Abstract: This presentation will introduce the machine learning algorithm, Multivariate Adaptive Regression Splines, using the Earth package available in open source R code. We will demonstrate the power and flexibility of this algorithm by identifying relationships between global temperature change and concentrations of various greenhouse gasses. We utilize average global temperature data from 1880 through 2016 from NASA’s global climate division in conjunction with global average concentrations of over 40 chemical species. In our modeling, we consider the “usual suspects” like carbon dioxide, methane, and nitrous oxide, as well as ozone-depleting substances, such as chlorofluorocarbons, and other chemical species.
We will show how this algorithm can capture non-linear effects and interactive effects. This powerful approach incorporates “feature reduction” when many variables are considered. Our climate change example demonstrates the selection from over 40 variables to be included in trend models.
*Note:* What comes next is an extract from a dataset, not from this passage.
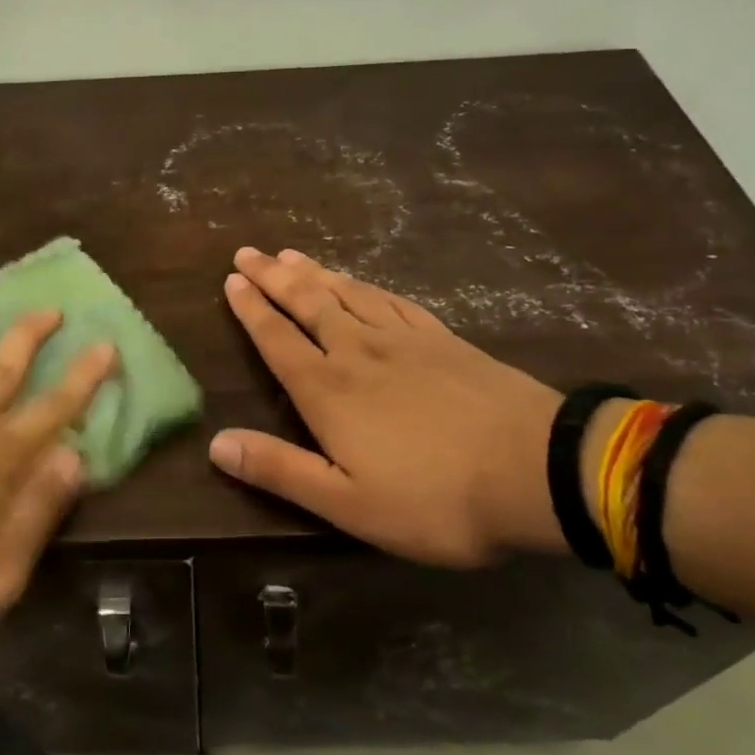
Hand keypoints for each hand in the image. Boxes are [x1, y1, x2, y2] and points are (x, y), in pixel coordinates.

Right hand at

This approach is a strong competitor to neural network modeling. The spline algorithm provides a clear predictive model by capturing the growth/decline effect of each greenhouse chemical. We will show that this clarity is an advantage over neural networks and other black box methods.
The additional benefits of this spline approach are the “Partial Dependence” graphs that capture the effect of changing one or two variables at a time on the target variable. In this example, the target is the temperature change. The two-way “Partial Dependence” graphs are especially helpful when interactive effects of the predictor variables need to be represented.
Bio: Remy is a master's student at the University of Illinois at Urbana-Champaign and is currently in the department of atmospheric sciences. His research focuses on the spatiotemporal variation of particulate matter in the United States.